▶ EXERCISE
Copy the text of every entry below word for word, leaving out the pictures.

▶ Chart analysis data
========

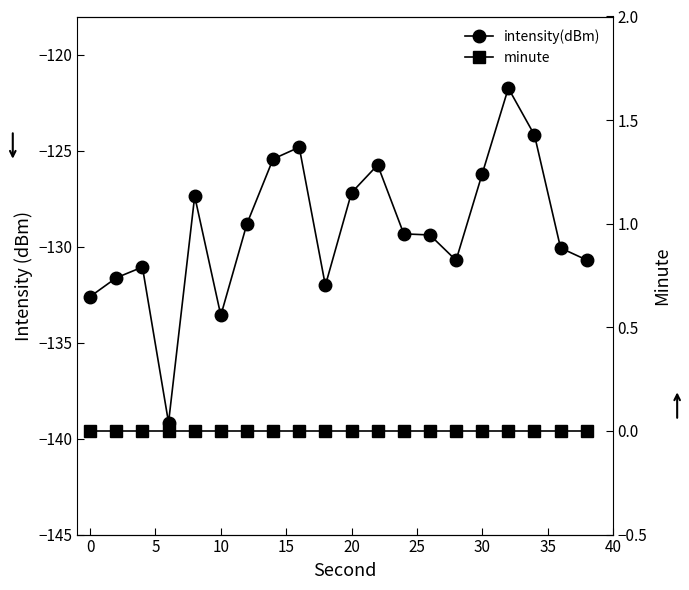

What are all the series names shown in the legend?

intensity(dBm), minute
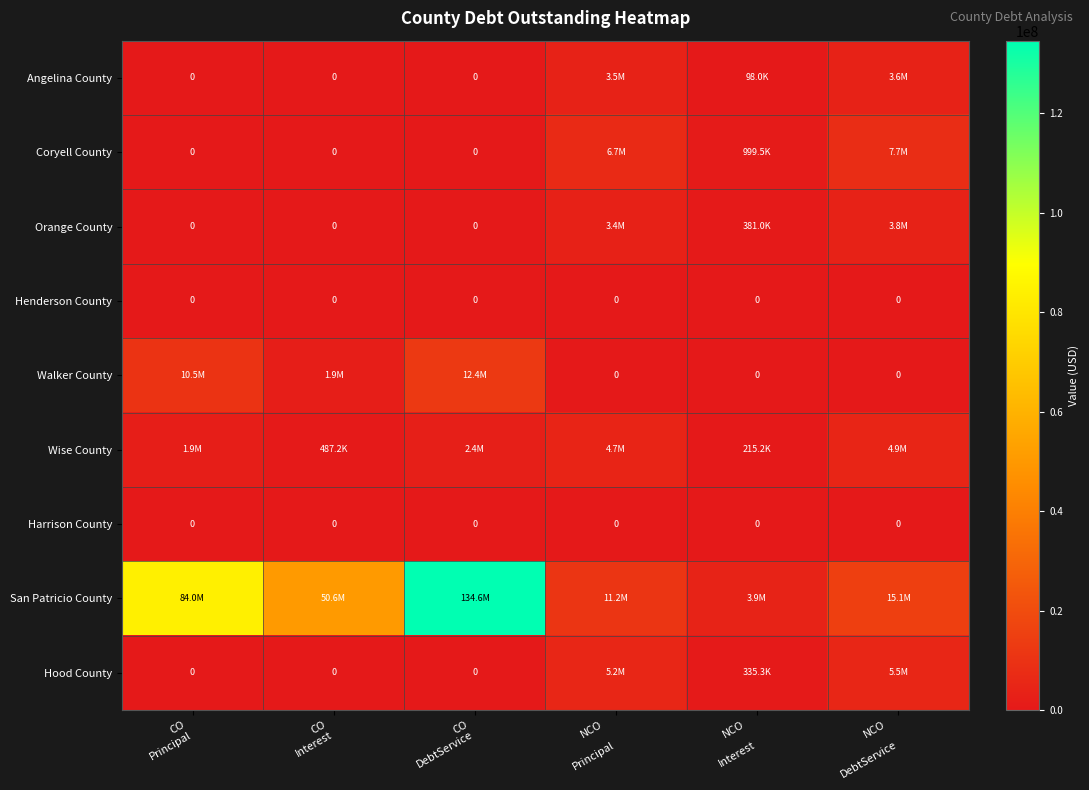

What is the difference between the highest and lowest values at NCO

DebtService?

15143850.0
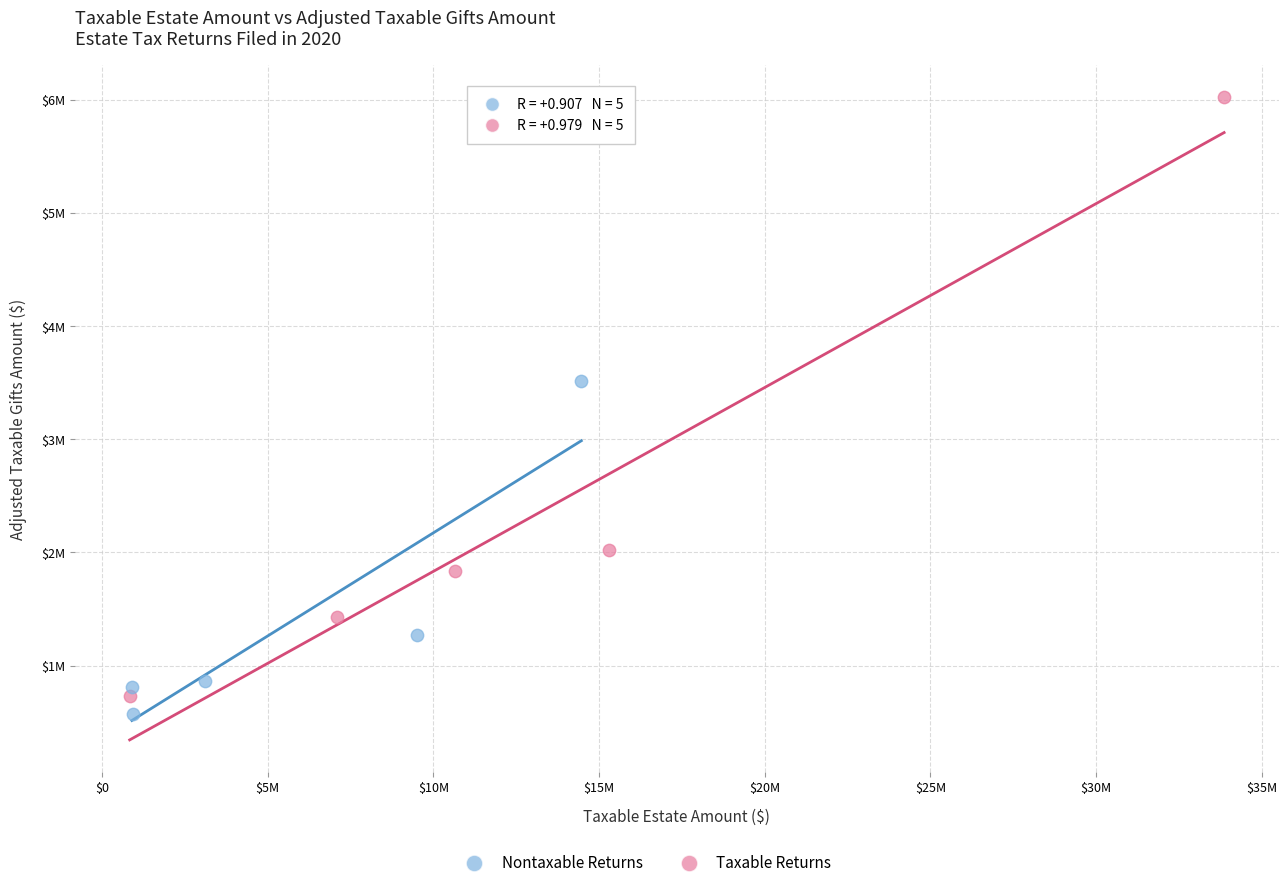

Which series reaches the maximum Y coordinate?

Taxable Returns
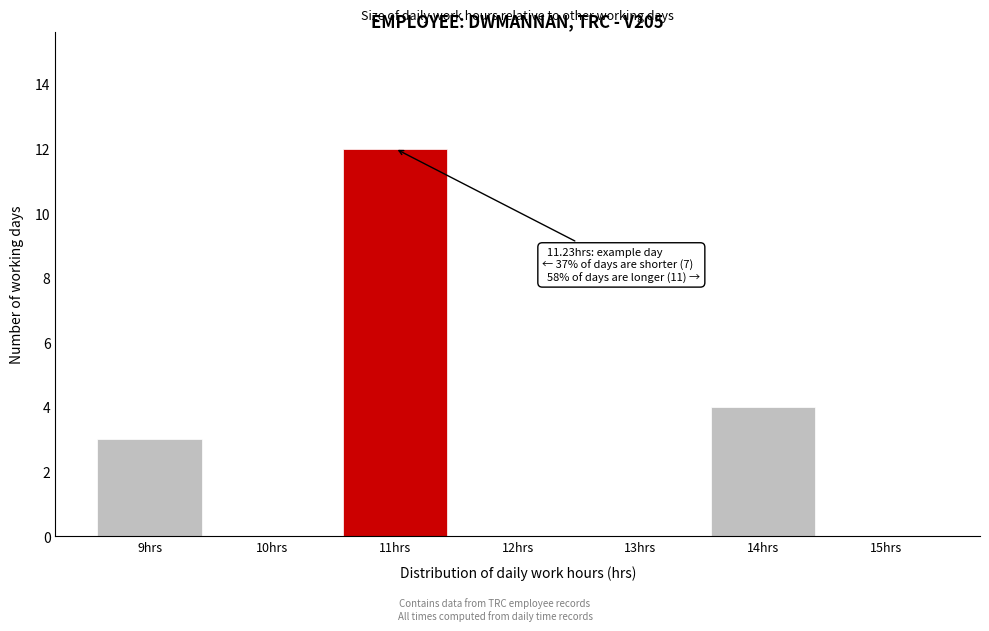

Reading left to right, list all the values displayed in this chart.

9hrs=3	10hrs=0	11hrs=12	12hrs=0	13hrs=0	14hrs=4	15hrs=0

========

▶ SOLVED EXERCISE
What are all the series names shown in the legend?

intensity(dBm), minute

What is the difference between the highest and lowest values at NCO

DebtService?

15143850.0

Which series reaches the maximum Y coordinate?

Taxable Returns

Reading left to right, list all the values displayed in this chart.

9hrs=3	10hrs=0	11hrs=12	12hrs=0	13hrs=0	14hrs=4	15hrs=0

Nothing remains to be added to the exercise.